Central Government approves E- Vehicle policy

15.03.2024

The Union Government has approved a scheme to promote India as a manufacturing destination so that e-vehicles (EV) with the latest technology can be manufactured in the country. The policy is designed to attract investments in the e-vehicle space by reputed global EV manufacturers. This initiative will provide Indian consumers with access to latest technology, boost the Make in India initiative, strengthen the EV ecosystem.

The Policy would encourage healthy competition among EV players leading to high volume of production, economies of scale, lower cost of production, reduce imports of crude Oil, lower trade deficit, reduce air pollution, particularly in cities, and will have a positive impact on health and environment. The policy entails the minimum Investment required. There is no limit on maximum Investment. Timeline for manufacturing is three years for setting up manufacturing facilities in India.

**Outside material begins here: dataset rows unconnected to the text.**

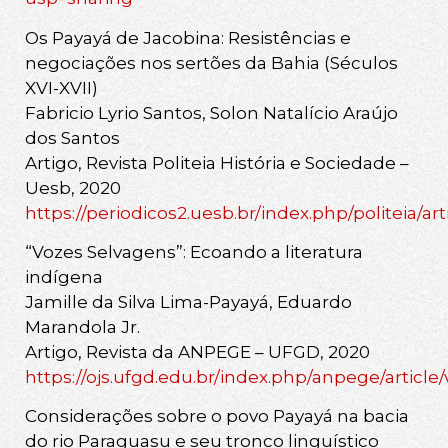
Os Payayá de Jacobina: Resistências e
negociações nos sertões da Bahia (Séculos
XVI-XVII)
Fabricio Lyrio Santos, Solon Natalício Araújo
dos Santos
Artigo, Revista Politeia História e Sociedade –
Uesb, 2020
https://periodicos2.uesb.br/index.php/politeia/ar
“Vozes Selvagens”: Ecoando a literatura
indígena
Jamille da Silva Lima-Payayá, Eduardo
Marandola Jr.
Artigo, Revista da ANPEGE – UFGD, 2020
https://ojs.ufgd.edu.br/index.php/anpege/article
Considerações sobre o povo Payayá na bacia
do rio Paraguasu e seu tronco linguístico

The customs duty of 15% (as applicable to CKD units) would be applicable on vehicle of minimum CIF value of USD 35,000 and above for a total period of 5 years subject to the manufacturer setting up manufacturing facilities in India within a 3-year period. The Investment commitment made by the company will have to be backed up by a bank guarantee in lieu of the custom duty forgone. The Bank guarantee will be invoked in case of non-achievement of DVA and minimum investment criteria defined under the scheme guidelines.